Task description: Write out the stretch of the spectral processing library description from "This library is" through "in corresponging docstrings)".
--- start of Text extract ---
This library is design to:
- simplify the spectral data processing
- perform the deconvolution algorithm
- generate artificial spectra instances for further machine learning purposes
To achieve these goals, the following packages are implemented (You may get more info about each of them in corresponging docstrings)
Scalable package baseline.py contains the basic functions to delete the baseline from a spectrum.
Here you may find one of possible realizations for the bandwise decomposition. It is founded on the least squares approximation of bands vector. The present peaks are revealed by 2nd derivative analysis.
The useful fields are:
- vseq = ('amps', 'mus', 'widths', 'voi') - this defines the common parameter order
- pipeline_fixed Since the number of values being estimated might be enormous the convergence point might not be reached. The partial gradual approximation is essential. The specific combination must be figured out experimantally pursuant to the required accuracy. Contains the list of tuples describing the fixed parameters on the each iteration. Another option: to place the 'split' string instead of a tuple. This leads to the broad bend splitting. By default: [('voi', 'mus'), ('voi', 'mus', 'widths'), ('voi', 'mus', 'amps'),]
Plethora of methods are higly flexible and adaptive. To avoid an inextricable doc reading, the modes are implemented as enumerations.
--- end of Text extract ---
--- start of Data block ---
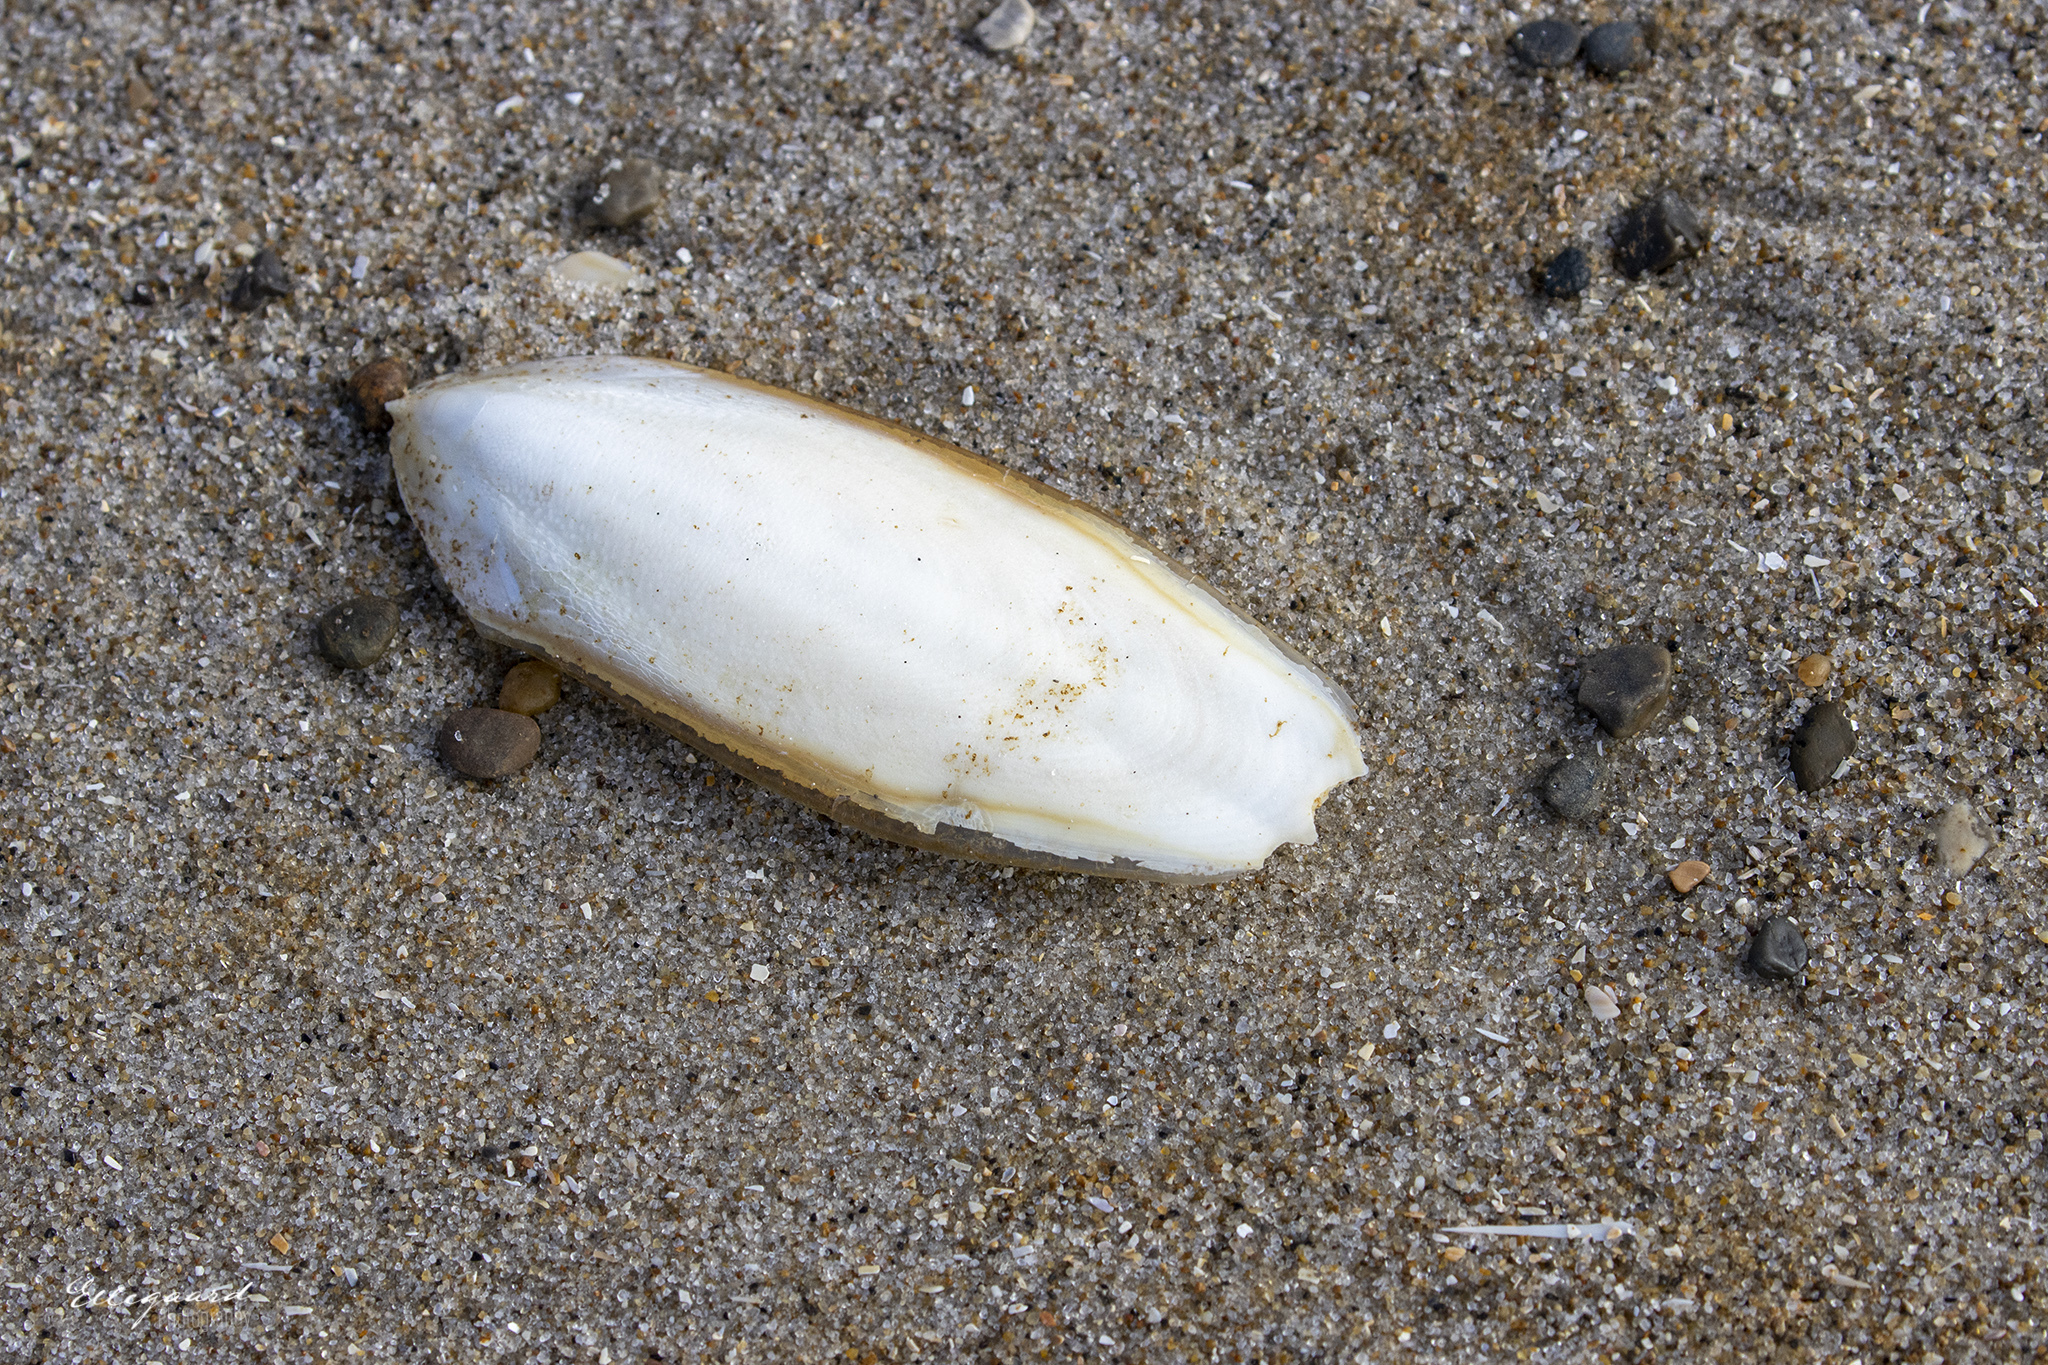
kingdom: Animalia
--- end of Data block ---
The solution:
This library is design to:
- simplify the spectral data processing
- perform the deconvolution algorithm
- generate artificial spectra instances for further machine learning purposes
To achieve these goals, the following packages are implemented (You may get more info about each of them in corresponging docstrings)